Duncan, of Boston Children’s, agrees the tradeoffs are difficult to weigh but argues that, for some at least, eli-cel would be a needed additional option.
“It’s not black and white,” said Duncan, who is an investigator in an eli-cel study and will present to the FDA’s advisers Thursday on behalf of Bluebird. “This is an area of gray in that for some patients, if they don’t have an allogeneic stem cell transplant match, they don’t have a choice. Their disease progresses, they’re neurologically devastated and they die.”
The FDA appears more supportive of beti-cel, which in testing showed a powerful ability to free beta thalassemia patients from needing regular blood transfusions. Agency staff agreed the data show it to provide a meaningful benefit for those patients and noted treatment could reduce serious health risks associated with chronic transfusions.
Even so, the FDA is asking its advisers to weigh the cancer risk observed in testing of eli-cel and Bluebird’s sickle cell therapy, and whether that should impact its decision on beti-cel.
Gene therapy catalyst
Neither eli-cel or beti-cel, if approved, are expected to become top-selling drugs, despite expectations that Bluebird could price them similarly to other gene therapies available in the U.S. and Europe that cost more than $1 million.
Bluebird estimates there are between 1,000 and 1,300 beta thalassemia patients in the U.S. who require regular blood transfusions. The number of boys with CALD is far less, perhaps as few as 50 in the U.S, according to analysts from RBC Capital Markets.
But the impact of each treatment could still be significant, both for patients that might receive them and for the broader gene therapy field.
Only two gene therapies for inherited diseases are approved in the U.S. — Luxturna for a form of childhood blindness and Zolgensma for the neurodegenerative disease spinal muscular atrophy. (Six CAR-T cell therapies, which are sometimes classified as gene therapy, are also approved for a range of blood cancers.)
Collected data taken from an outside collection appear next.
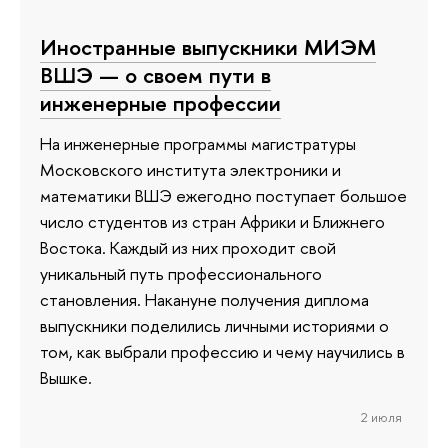
Иностранные выпускники МИЭМ
ВШЭ — о своем пути в
инженерные профессии
На инженерные программы магистратуры
Московского института электроники и
математики ВШЭ ежегодно поступает большое
число студентов из стран Африки и Ближнего
Востока. Каждый из них проходит свой
уникальный путь профессионального
становления. Накануне получения диплома
выпускники поделились личными историями о
том, как выбрали профессию и чему научились в
Вышке.
2 июля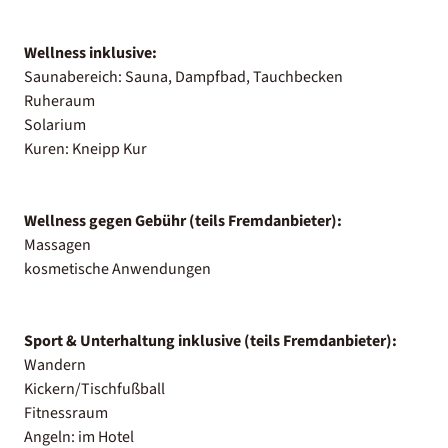
Wellness inklusive:
Saunabereich: Sauna, Dampfbad, Tauchbecken
Ruheraum
Solarium
Kuren: Kneipp Kur
Wellness gegen Gebühr (teils Fremdanbieter):
Massagen
kosmetische Anwendungen
Sport & Unterhaltung inklusive (teils Fremdanbieter):
Wandern
Kickern/Tischfußball
Fitnessraum
Angeln: im Hotel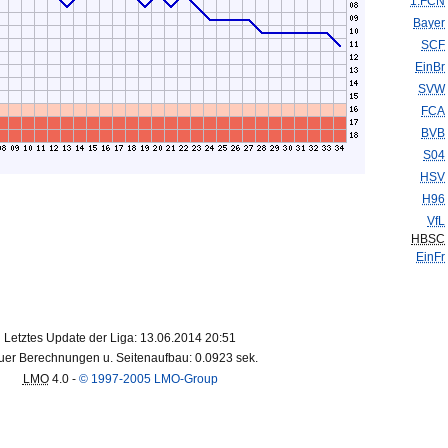
1.FCN
Bayer
SCF
EinBr
SVW
FCA
BVB
S04
HSV
H96
VfL
HBSC
EinFr
Letztes Update der Liga: 13.06.2014 20:51
er Berechnungen u. Seitenaufbau: 0.0923 sek.
LMO
4.0 -
© 1997-2005 LMO-Group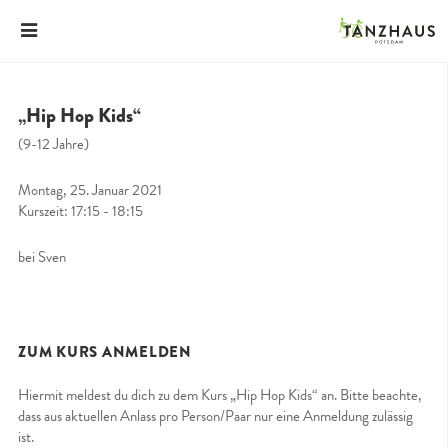
„Hip Hop Kids“
(9-12 Jahre)
Montag, 25. Januar 2021
Kurszeit: 17:15 - 18:15
bei Sven
ZUM KURS ANMELDEN
Hiermit meldest du dich zu dem Kurs „Hip Hop Kids“ an. Bitte beachte,
dass aus aktuellen Anlass pro Person/Paar nur eine Anmeldung zulässig
ist.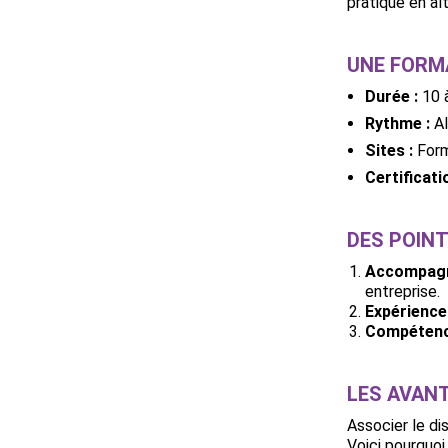
pratique en al
UNE FORM
Durée :
10 à
Rythme :
Al
Sites :
Form
Certificati
DES POIN
Accompagn
entreprise.
Expérience
Compétence
LES AVANT
Associer le di
Voici pourquoi 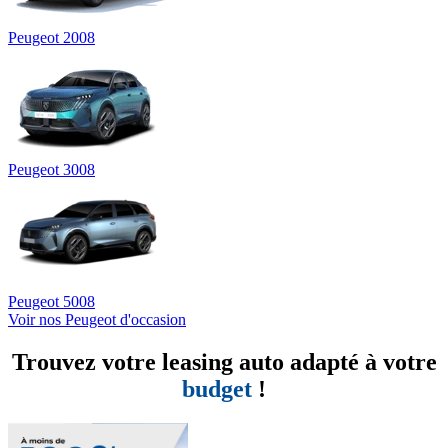
Peugeot 2008
Peugeot 3008
Peugeot 5008
Voir nos Peugeot d'occasion
Trouvez votre leasing auto adapté à votre
budget
!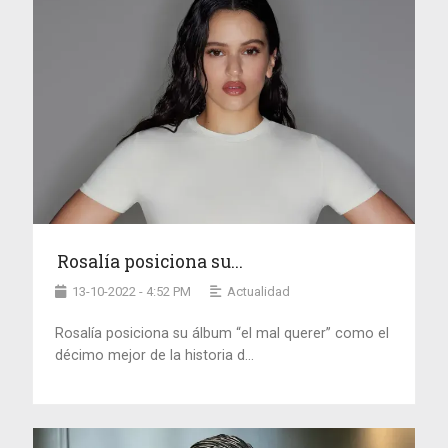
Rosalía posiciona su...
13-10-2022 - 4:52 PM
Actualidad
Rosalía posiciona su álbum “el mal querer” como el
décimo mejor de la historia d...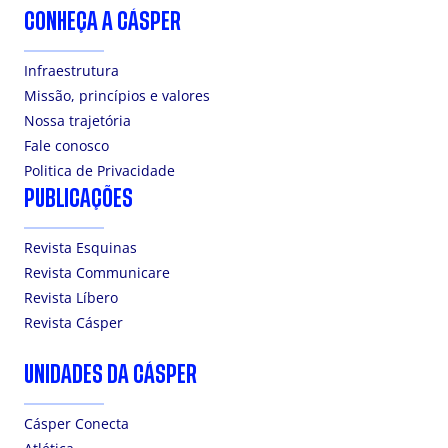
CONHEÇA A CÁSPER
Infraestrutura
Missão, princípios e valores
Nossa trajetória
Fale conosco
Politica de Privacidade
PUBLICAÇÕES
Revista Esquinas
Revista Communicare
Revista Líbero
Revista Cásper
UNIDADES DA CÁSPER
Cásper Conecta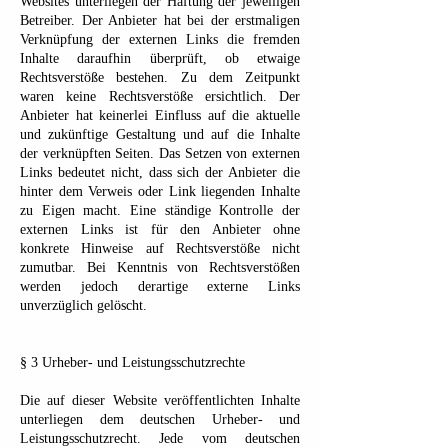
Websites unterliegen der Haftung der jeweiligen
Betreiber. Der Anbieter hat bei der erstmaligen
Verknüpfung der externen Links die fremden
Inhalte daraufhin überprüft, ob etwaige
Rechtsverstöße bestehen. Zu dem Zeitpunkt
waren keine Rechtsverstöße ersichtlich. Der
Anbieter hat keinerlei Einfluss auf die aktuelle
und zukünftige Gestaltung und auf die Inhalte
der verknüpften Seiten. Das Setzen von externen
Links bedeutet nicht, dass sich der Anbieter die
hinter dem Verweis oder Link liegenden Inhalte
zu Eigen macht. Eine ständige Kontrolle der
externen Links ist für den Anbieter ohne
konkrete Hinweise auf Rechtsverstöße nicht
zumutbar. Bei Kenntnis von Rechtsverstößen
werden jedoch derartige externe Links
unverzüglich gelöscht.
§ 3 Urheber- und Leistungsschutzrechte
Die auf dieser Website veröffentlichten Inhalte
unterliegen dem deutschen Urheber- und
Leistungsschutzrecht. Jede vom deutschen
Previously FDA officials had predicted that, by 2025, they’d be reviewing between 10 and 20 gene and cell therapies each year — a figure that now looks likely to be an overestimate. The agency also appears to be moving cautiously as more safety concerns beyond Bluebird emerge, freezing a number of gene therapy studies over the past year.
And while investment in gene therapy has boomed, a large number of companies are now restructuring their research, cutting costs or laying off employees amid a broader biotech market downturn.
“We need a catalyst moment … to bring us out of this sentiment slump,” said Paulk.
FDA approval of beti-cel and eli-cel could provide one. If the agency decides to hold off, expectations for more gene therapy clearances in the near future might be further tempered.
For Bluebird, the consequences are clearer. The FDA’s decisions could determine whether the company remains around long enough to provide either therapy to patients.
“It would be extremely unfortunate to get to the point where [we’ve] developed efficacious therapies and then the companies don’t have the finances to move forward,” said Orchard, of the University of Minnesota.